Übersetzungshilfe

Hallo liebe Mittelpolen-Forscher,
ich bin Sebastian Goerke und komme aus der schönen Eifel. Die Recherchen zu meinen Vorfahren mütterlicherseits hier vor Ort gestaltet sich recht einfach, da vieles erfasst und zugänglich ist.
Schwieriger sieht es väterlicherseits aus. Meine Urgroßmutter ist mit meinem Großvater und 2 seiner Brüder nach dem 2. Weltkrieg ins Rheinland gekommen. zuvor lebte die Familie zwischen den Kriegen in Görlitz und davor in Lodz.

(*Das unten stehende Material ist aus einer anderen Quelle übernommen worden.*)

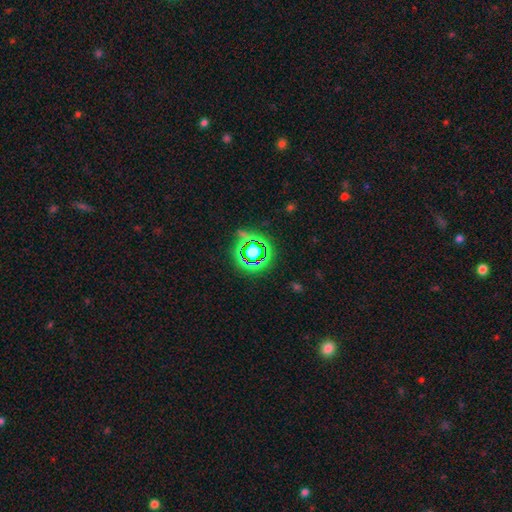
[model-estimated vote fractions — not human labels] smooth-or-featured: star or artifact: 65% | smooth: 26% | featured or disk: 9%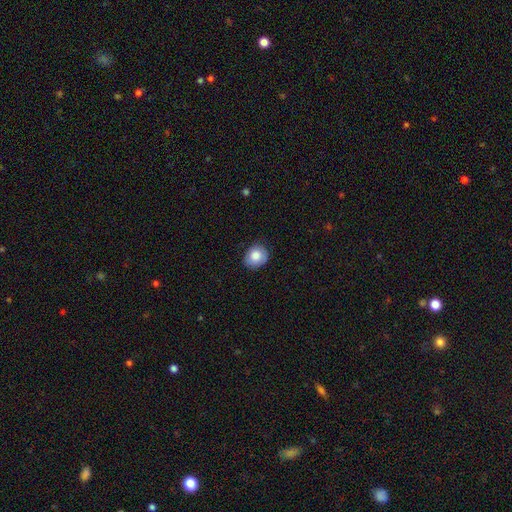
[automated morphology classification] smooth_or_featured: smooth (p=0.83) [alt: featured or disk p=0.09]
how_rounded: round (p=0.62) [alt: in between p=0.37]
merging: none (p=0.81) [alt: minor disturbance p=0.15]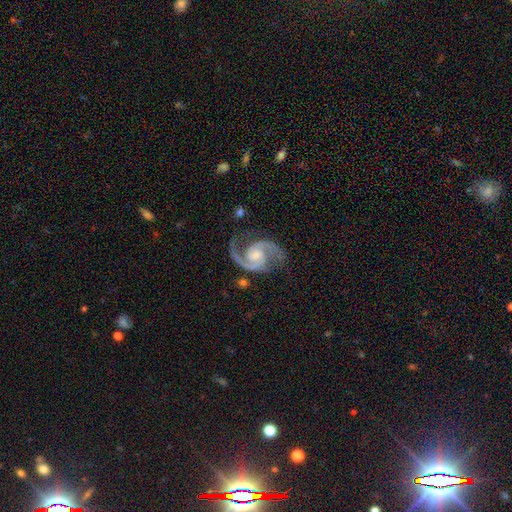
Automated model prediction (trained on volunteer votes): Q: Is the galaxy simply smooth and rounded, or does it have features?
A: featured or disk — 94%.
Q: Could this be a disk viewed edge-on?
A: no — 98%.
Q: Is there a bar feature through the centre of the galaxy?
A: no — 54%.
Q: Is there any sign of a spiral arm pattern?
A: yes — 99%.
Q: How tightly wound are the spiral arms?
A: medium — 66%.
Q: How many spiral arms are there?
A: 2 — 94%.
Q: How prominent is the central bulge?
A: moderate — 38%.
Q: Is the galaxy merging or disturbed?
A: none — 77%.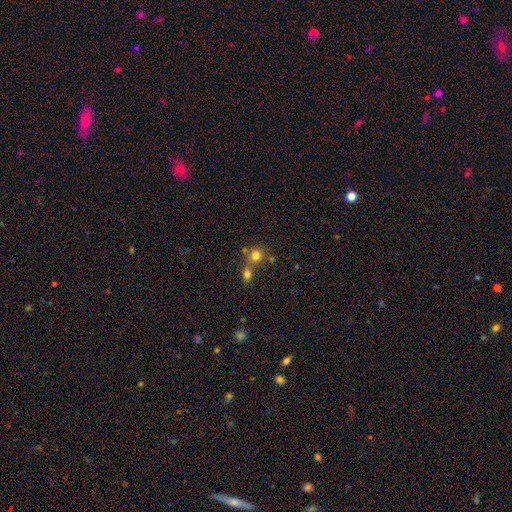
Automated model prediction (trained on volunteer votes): Overall: smooth (76%). How rounded: round (87%). Merging: none (51%; merger 38%).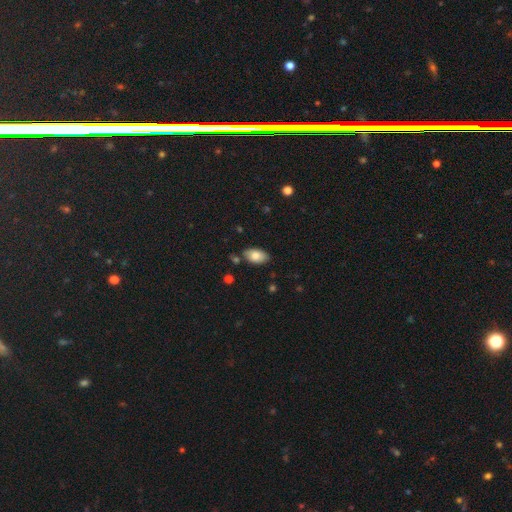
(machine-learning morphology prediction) smooth 81%, featured or disk 12%, star or artifact 7%. Down the decision tree: how rounded — in between (94%); merging — none (79%).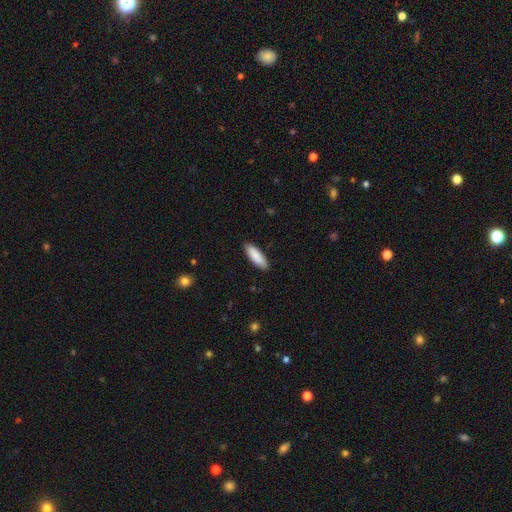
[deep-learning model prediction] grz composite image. It shows a smooth galaxy with no disk features (88%) that is in between round and cigar-shaped (59%). Merging: none (89%).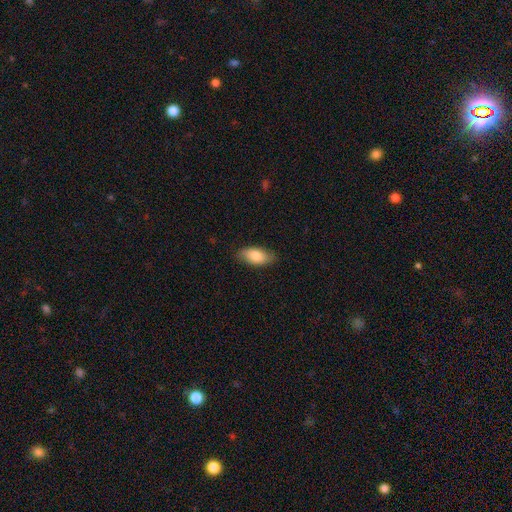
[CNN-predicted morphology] Smooth or featured? Predicted: smooth (p=0.82). How rounded? Predicted: in between (p=0.91). Merging? Predicted: none (p=0.83).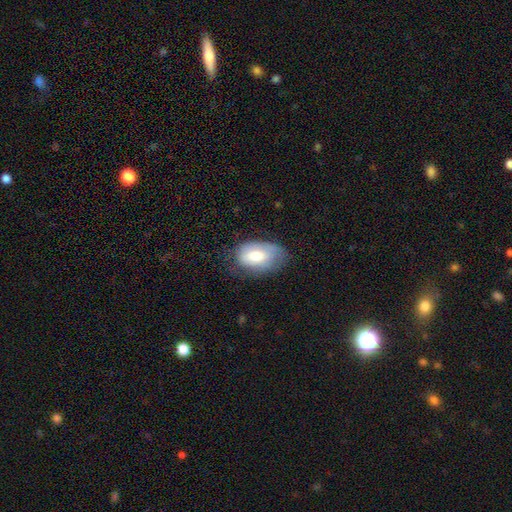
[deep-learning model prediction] Smooth or featured? Predicted: smooth (p=0.71). How rounded? Predicted: in between (p=0.92). Merging? Predicted: none (p=0.55).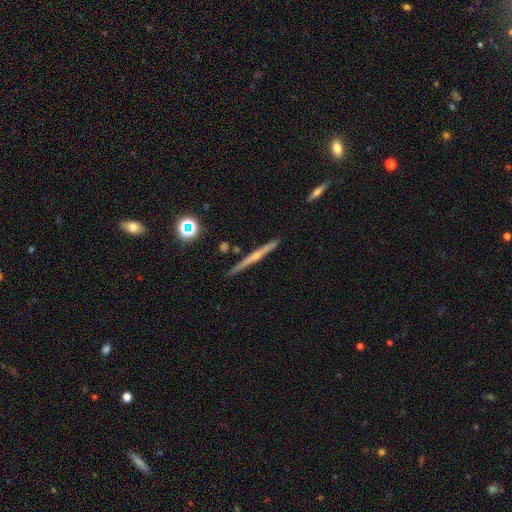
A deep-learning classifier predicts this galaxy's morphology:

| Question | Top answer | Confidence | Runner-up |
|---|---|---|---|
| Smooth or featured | featured or disk | 71% | smooth (21%) |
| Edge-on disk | yes | 98% | no (2%) |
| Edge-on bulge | rounded | 67% | none (27%) |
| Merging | none | 90% | minor disturbance (7%) |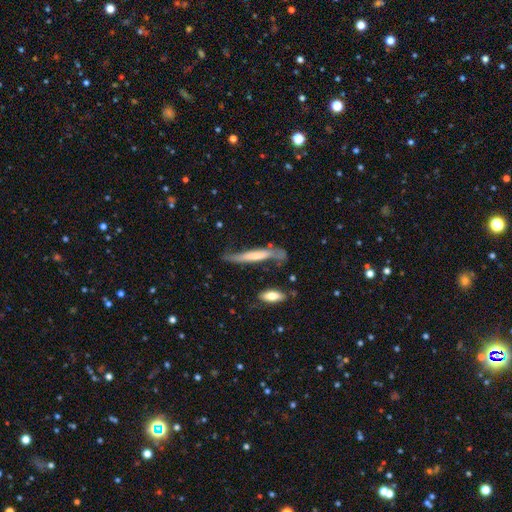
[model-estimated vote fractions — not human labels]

Zwischen 1909 und 1915 muss die Familie von Zyrardow nach Lodz gezogen sein (Wahrscheinlich in Folge des Ausbruchs 1. Weltkrieg), das geben die Geburtseinträge meiner Großonkel und -tanten her.
Unter nachfolgendem Link findet sich die Heiratsurkunde zur ersten Ehe meines Urgroßvaters Boleslaw Ludwig Goerke mit Helena Kaminski in Zyrardow 1905. Leider handelt es sich um eine kyrillische Handschrift, da Zyrardow zu dieser Zeit zu Russisch-Polen gehörte. Kann mir jemand helfen, relevante Daten zu den Brautleuten und deren Familie herauszuziehen? Die Namen des Brautpaares sind in der Urkunde auch in lateinischer Schrift erfasst, der Rest leider nicht: Metryki - Skanoteka - Baza skanów akt metrykalnych

Vielen Dank und beste Grüße
Sebastian Goerke

Hallo Sebastian,

hier sind die wesentlichen Informationen:

Ort und Tag der Trauung:
Zyrardów am 30.01./12.02.1905

Bräutigam:
Bolesław Ludwik Goerke, ledig, Schreiber? in der Fabrik, geboren in Budzyn Parochie Zychlin, wohnhaft in Ruda Guzowski, Sohn von Karl und Elisabeth geb. Dembicki/Dębicki Eheleute Goerke, 24 Jahre alt

Braut:
Helena Kamińska, ledig, bei der Familie in Ruda Guzowski wohnhaft, geboren in Zyrardow, Tochter des verstorbenen Johann und der Theophila geb. Lukawska Eheleute Kamiński, 22 Jahre alt

Gruß
Kai

Hallo Kai,
vielen vielen Dank. Das hilft mir sehr weiter! Der Geburtsort meines Urgroßvaters war eines der Rätsel, die es zu lösen galt. Damit ist definitiv klar, dass die Eheleute Carl und Elisabeth Goerke nicht auf direktem Wege von Schwetz nach Zyrardow sind, wenn sie denn selbst überhaupt dort hin sind.

Beste Grüße
Sebastian

Zur gleichen Familie habe ich jetzt noch eine Urkunde, deren Erschließung wichtig ist.
Gibt es in der folgenden Sterbebeurkundung Aussagen dazu, wo die verstorbene herkam, mit wem sie verheiratet war? Bisher gingen wir davon aus, dass diese Vorfahrin sehr alt wurde und noch auf alten Familienfotos aus 1938 zu sehen ist, jetzt habe ich meine Zweifel.
Im Index zur Urkunde steht drin, dass die Verstorbene Elzbieta Gierke bzw. Debicka ist. Verstorben ist ist sie im Jahr 1906. Als Eltern werden Jan und Apolonia angegeben. Sind diese eventuell Abwandlungen von Joanes und Paulina?

Hallo Sebastian,

Übersetzung der wichtigsten Details:

Żyrardów, 15. /28. November 1906

Zeugen: Stanislaw Tupczinski, Müller in Ruda Guzowska, 34 J. und Marcen (Marcin) Swenzki, Arbeiter in Żyrardów, 46 J.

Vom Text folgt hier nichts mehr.